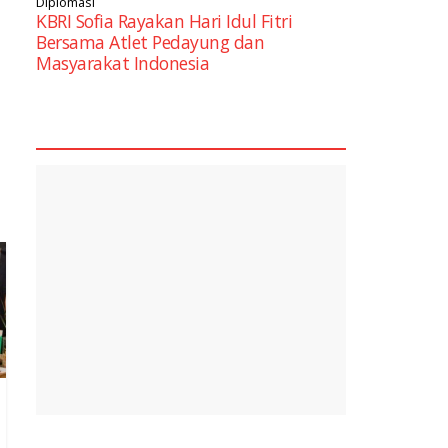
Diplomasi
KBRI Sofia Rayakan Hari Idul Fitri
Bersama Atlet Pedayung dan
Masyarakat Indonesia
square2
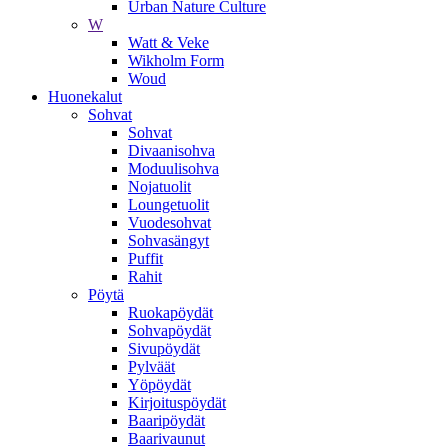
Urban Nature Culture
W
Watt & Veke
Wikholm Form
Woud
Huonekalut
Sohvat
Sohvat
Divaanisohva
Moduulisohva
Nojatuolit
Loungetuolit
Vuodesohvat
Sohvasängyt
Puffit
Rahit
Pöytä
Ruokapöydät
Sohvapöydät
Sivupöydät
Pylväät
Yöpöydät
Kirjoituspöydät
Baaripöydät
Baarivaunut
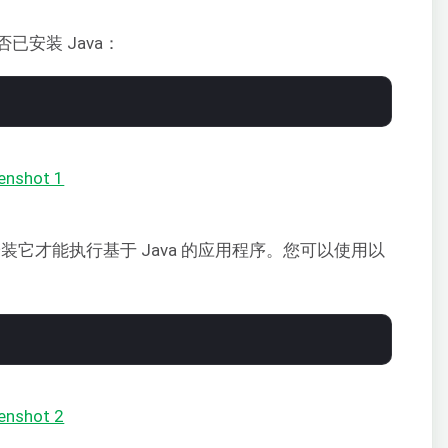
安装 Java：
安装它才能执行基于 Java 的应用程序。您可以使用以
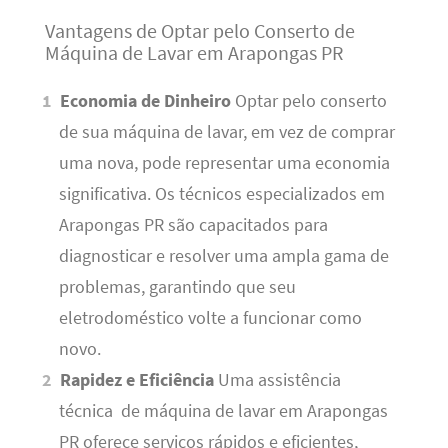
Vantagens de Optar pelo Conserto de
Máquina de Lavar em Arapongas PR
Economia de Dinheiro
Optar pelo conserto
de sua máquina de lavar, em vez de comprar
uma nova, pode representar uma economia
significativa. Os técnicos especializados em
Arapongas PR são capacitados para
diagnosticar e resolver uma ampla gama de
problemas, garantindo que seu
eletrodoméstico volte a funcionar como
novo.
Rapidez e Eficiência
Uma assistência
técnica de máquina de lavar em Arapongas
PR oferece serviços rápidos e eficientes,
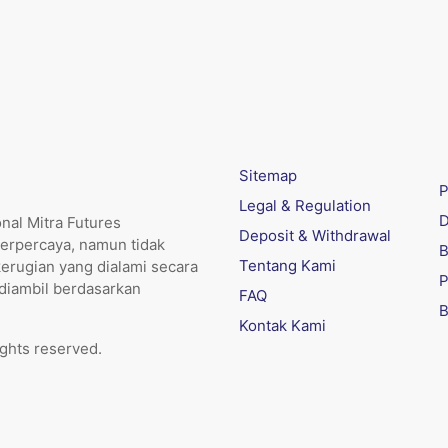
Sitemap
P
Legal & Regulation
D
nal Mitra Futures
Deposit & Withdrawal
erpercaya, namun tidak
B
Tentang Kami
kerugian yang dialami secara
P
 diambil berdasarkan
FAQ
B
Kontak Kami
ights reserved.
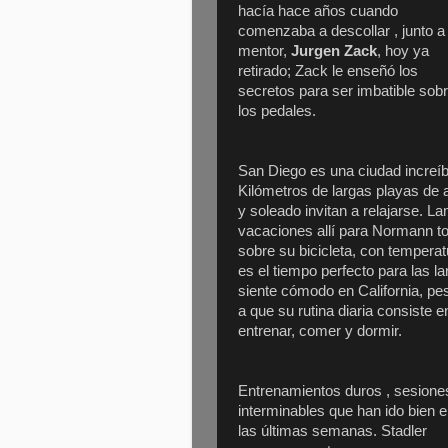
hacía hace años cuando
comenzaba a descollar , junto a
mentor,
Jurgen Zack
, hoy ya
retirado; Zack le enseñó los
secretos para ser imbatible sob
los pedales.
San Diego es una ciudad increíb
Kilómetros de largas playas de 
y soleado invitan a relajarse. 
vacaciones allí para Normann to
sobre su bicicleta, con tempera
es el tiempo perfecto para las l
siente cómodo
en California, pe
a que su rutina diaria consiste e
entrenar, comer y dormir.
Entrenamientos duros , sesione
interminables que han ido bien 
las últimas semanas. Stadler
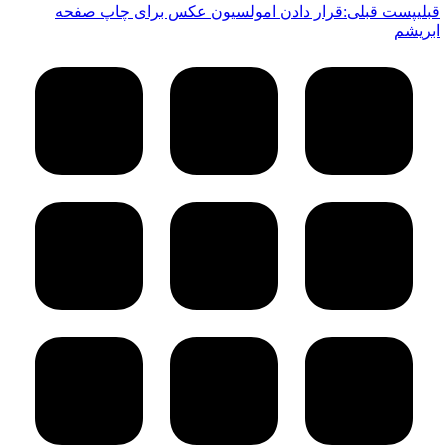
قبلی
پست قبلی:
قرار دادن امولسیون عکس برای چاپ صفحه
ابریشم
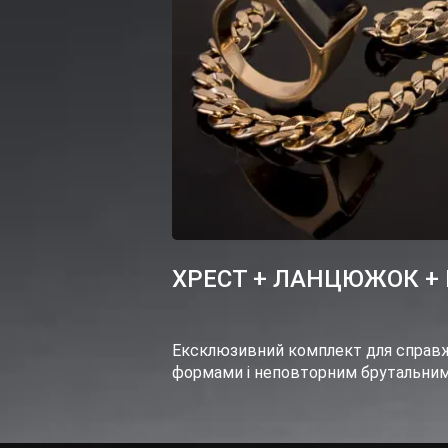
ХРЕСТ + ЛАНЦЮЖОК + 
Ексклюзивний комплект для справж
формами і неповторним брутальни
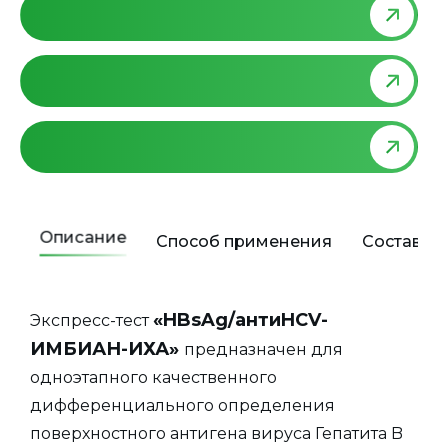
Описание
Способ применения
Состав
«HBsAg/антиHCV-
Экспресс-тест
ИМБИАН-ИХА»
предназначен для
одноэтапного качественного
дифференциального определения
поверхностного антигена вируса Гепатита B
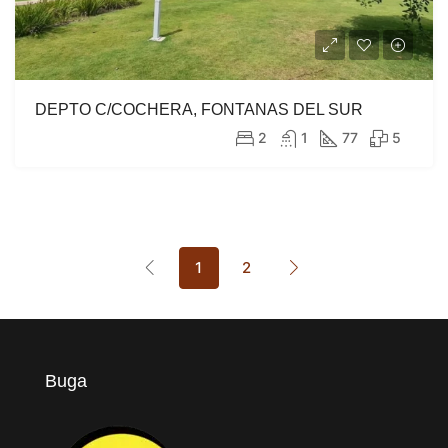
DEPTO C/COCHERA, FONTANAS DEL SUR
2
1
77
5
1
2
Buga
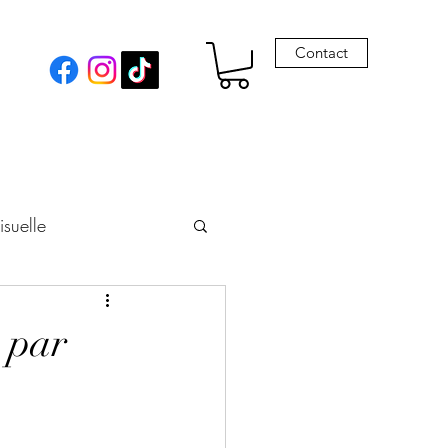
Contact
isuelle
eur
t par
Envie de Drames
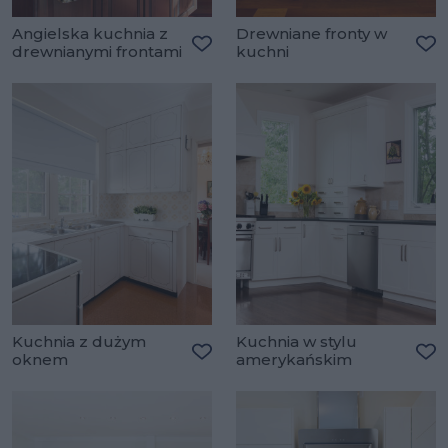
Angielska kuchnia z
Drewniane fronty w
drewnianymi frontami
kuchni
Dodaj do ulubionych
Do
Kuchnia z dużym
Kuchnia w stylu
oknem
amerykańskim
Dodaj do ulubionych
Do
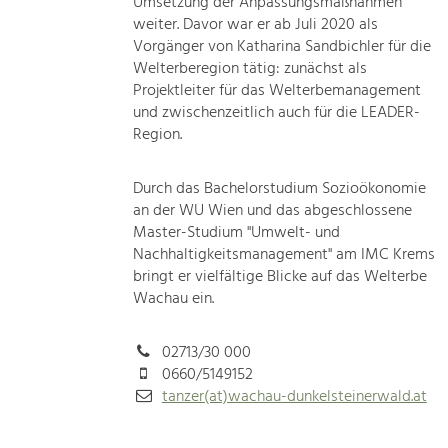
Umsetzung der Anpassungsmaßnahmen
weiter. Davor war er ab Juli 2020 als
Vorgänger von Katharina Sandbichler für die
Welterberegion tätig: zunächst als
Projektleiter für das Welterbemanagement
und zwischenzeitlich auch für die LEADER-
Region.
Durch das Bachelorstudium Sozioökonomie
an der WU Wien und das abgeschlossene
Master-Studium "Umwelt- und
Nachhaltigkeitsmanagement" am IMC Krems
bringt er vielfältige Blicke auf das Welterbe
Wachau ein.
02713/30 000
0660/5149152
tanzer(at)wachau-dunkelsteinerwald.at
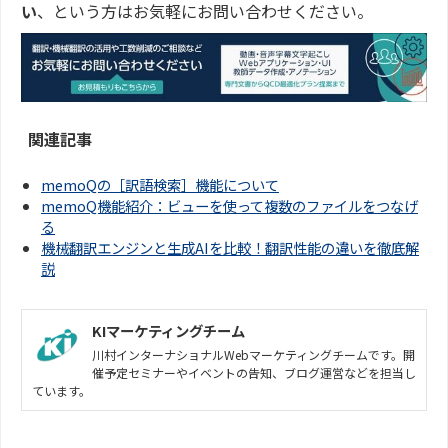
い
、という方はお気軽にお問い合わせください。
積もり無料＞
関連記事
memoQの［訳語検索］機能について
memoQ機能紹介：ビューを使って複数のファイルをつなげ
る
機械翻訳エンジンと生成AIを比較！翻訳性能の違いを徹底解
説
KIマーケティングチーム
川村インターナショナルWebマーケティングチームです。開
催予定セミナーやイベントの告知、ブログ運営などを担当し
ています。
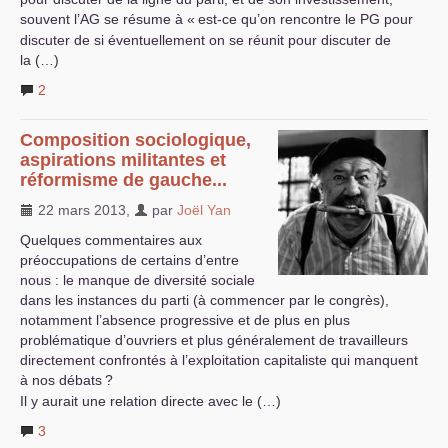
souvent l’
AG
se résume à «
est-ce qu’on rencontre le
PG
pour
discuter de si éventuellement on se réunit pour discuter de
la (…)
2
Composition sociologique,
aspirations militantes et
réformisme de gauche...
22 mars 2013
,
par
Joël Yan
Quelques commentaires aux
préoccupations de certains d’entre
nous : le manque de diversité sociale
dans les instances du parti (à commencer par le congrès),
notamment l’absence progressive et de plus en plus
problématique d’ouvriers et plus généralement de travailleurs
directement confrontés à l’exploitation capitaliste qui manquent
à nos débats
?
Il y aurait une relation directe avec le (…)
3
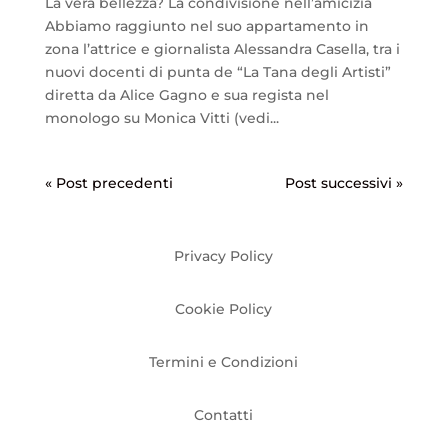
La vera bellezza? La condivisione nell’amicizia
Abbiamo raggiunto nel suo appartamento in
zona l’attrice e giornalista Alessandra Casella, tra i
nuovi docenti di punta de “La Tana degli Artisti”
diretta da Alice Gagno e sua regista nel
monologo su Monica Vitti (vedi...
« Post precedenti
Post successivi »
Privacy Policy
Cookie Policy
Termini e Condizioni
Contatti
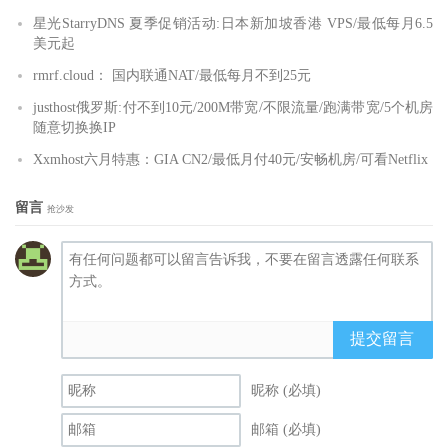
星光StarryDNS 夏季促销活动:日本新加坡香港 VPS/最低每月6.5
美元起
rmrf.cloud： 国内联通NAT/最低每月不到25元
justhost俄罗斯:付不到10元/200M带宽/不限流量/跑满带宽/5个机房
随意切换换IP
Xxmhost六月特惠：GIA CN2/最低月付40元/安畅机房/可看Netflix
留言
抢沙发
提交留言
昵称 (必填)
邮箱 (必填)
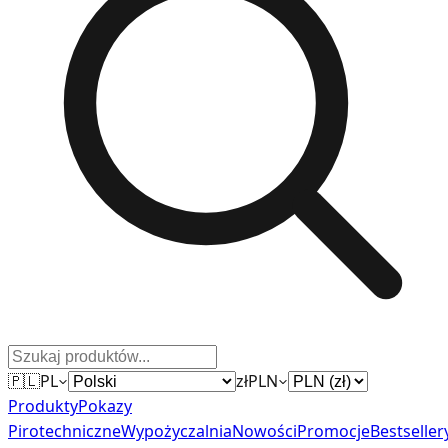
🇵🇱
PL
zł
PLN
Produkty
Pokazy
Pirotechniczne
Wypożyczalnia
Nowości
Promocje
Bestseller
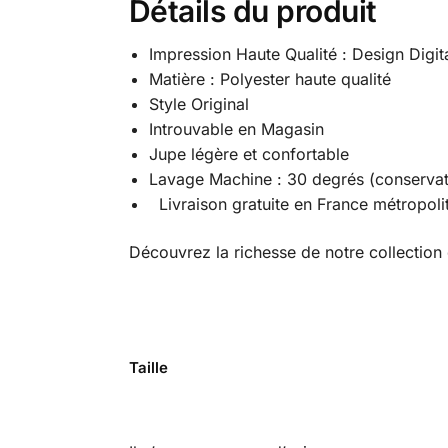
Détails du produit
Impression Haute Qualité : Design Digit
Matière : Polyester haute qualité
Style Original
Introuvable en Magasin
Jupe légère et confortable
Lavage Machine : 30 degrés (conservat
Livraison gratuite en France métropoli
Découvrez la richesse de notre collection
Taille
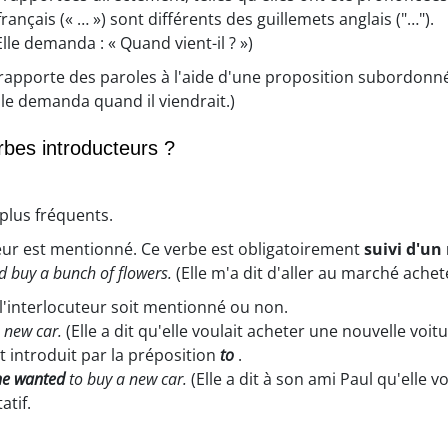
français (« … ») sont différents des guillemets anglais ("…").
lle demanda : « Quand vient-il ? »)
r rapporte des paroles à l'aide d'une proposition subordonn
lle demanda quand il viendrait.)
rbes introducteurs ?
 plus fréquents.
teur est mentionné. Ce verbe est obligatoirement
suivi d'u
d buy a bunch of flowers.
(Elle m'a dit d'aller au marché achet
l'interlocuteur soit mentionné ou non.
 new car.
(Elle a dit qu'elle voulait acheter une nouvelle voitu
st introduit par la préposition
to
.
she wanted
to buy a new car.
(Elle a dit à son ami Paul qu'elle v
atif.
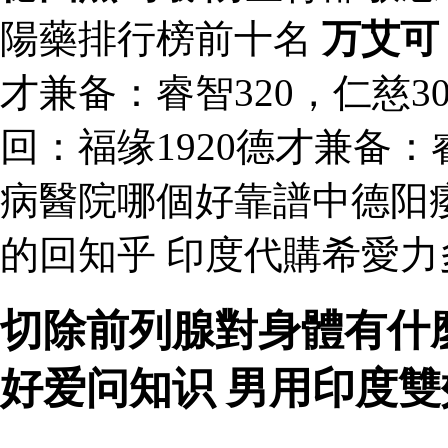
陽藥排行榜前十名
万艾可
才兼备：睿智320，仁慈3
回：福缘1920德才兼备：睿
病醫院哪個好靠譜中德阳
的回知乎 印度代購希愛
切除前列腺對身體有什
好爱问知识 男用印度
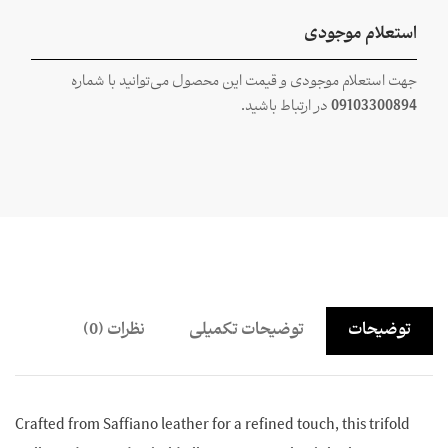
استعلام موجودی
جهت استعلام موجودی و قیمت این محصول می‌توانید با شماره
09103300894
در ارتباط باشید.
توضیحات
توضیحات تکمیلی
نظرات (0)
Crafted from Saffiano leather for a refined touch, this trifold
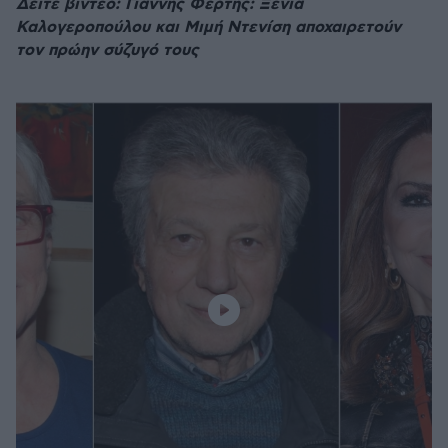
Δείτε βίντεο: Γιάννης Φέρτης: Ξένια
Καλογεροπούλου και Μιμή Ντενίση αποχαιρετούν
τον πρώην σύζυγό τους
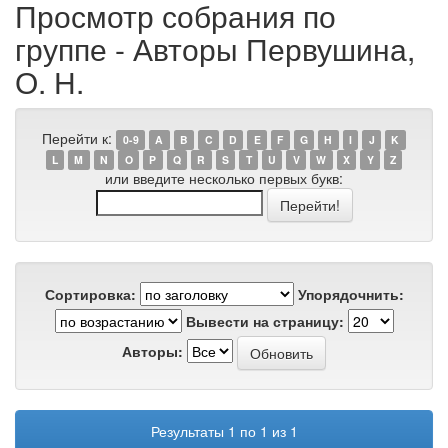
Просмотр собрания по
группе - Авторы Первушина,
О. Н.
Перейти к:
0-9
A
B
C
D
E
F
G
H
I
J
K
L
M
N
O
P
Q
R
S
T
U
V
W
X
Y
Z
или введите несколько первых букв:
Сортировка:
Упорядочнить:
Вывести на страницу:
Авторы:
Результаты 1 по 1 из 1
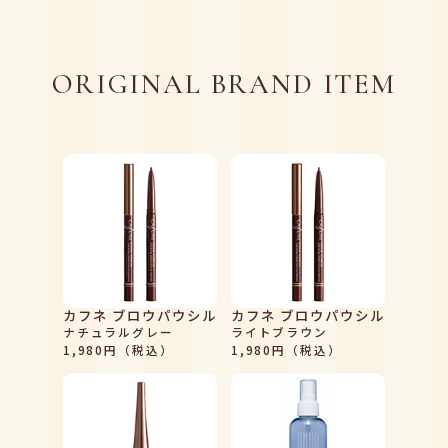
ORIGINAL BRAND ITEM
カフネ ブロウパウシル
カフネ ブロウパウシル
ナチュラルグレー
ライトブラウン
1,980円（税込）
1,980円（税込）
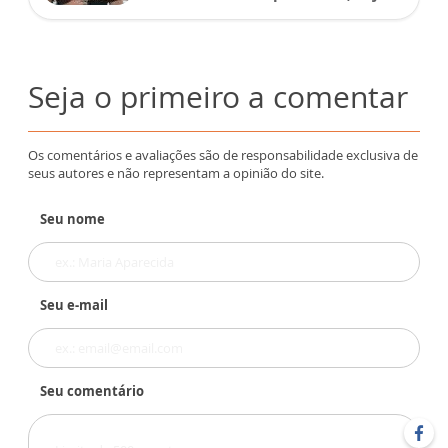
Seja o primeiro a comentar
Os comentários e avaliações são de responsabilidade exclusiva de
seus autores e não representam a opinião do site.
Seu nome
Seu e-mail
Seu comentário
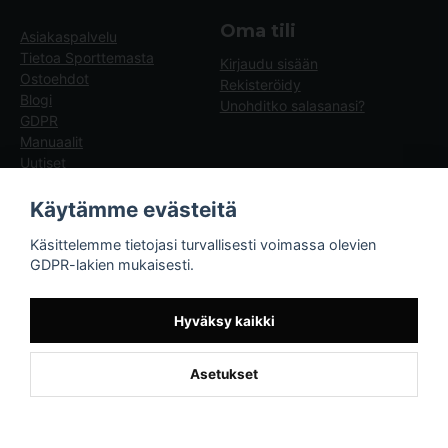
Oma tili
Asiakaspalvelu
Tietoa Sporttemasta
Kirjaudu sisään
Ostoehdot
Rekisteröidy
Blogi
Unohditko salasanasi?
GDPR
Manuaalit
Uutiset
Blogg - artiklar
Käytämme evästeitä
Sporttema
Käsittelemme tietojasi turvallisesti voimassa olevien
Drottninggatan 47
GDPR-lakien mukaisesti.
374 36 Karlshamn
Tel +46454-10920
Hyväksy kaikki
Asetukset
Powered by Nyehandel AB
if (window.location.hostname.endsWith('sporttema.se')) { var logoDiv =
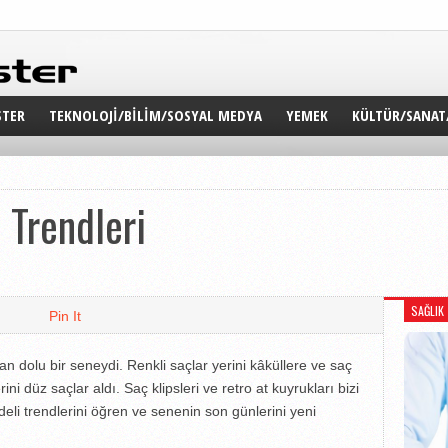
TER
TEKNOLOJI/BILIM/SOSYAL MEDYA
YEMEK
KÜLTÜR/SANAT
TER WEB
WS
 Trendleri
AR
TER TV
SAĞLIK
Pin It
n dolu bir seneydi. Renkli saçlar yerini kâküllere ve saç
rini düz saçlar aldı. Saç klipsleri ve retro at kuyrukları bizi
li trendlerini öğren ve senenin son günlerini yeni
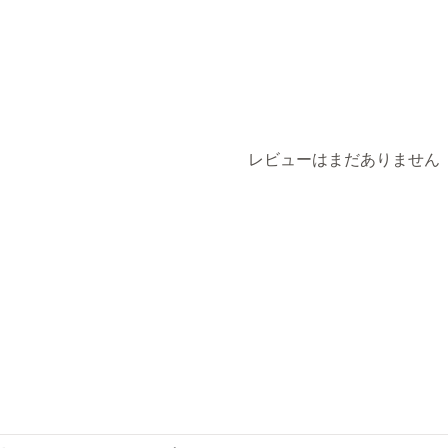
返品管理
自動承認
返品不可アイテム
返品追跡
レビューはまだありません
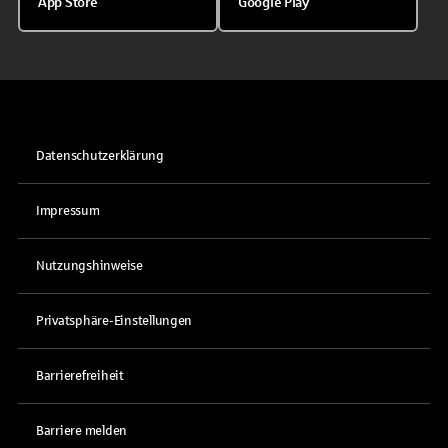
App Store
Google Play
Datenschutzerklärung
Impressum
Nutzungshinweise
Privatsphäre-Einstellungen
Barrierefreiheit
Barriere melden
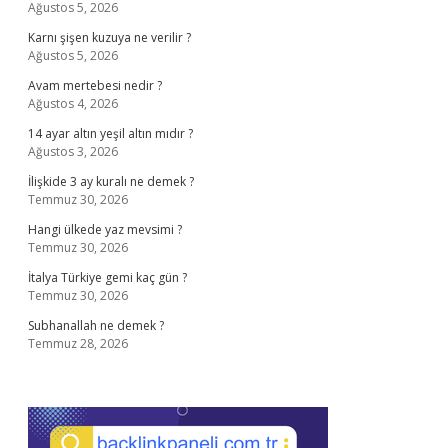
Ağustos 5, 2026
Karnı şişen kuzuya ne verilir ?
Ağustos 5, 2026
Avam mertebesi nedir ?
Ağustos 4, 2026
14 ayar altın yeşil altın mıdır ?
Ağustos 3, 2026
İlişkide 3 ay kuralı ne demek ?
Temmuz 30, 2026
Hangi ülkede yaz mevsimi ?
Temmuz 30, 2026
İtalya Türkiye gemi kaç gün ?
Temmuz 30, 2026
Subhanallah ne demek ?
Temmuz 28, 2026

++++++

* [WORK INSTRUCTIONS]
Please turn the stretch of the listing from the line containing "sont différents des" through the line containing "(Elle m'a dit d'aller au marché achet" into a numbered list, with any blank lines left out.

* [RESPONSE]
1. français (« … ») sont différents des guillemets anglais ("…").
2. lle demanda : « Quand vient-il ? »)
3. r rapporte des paroles à l'aide d'une proposition subordonn
4. lle demanda quand il viendrait.)
5. rbes introducteurs ?
6.  plus fréquents.
7. teur est mentionné. Ce verbe est obligatoirement
8. suivi d'u
9. d buy a bunch of flowers.
10. (Elle m'a dit d'aller au marché achet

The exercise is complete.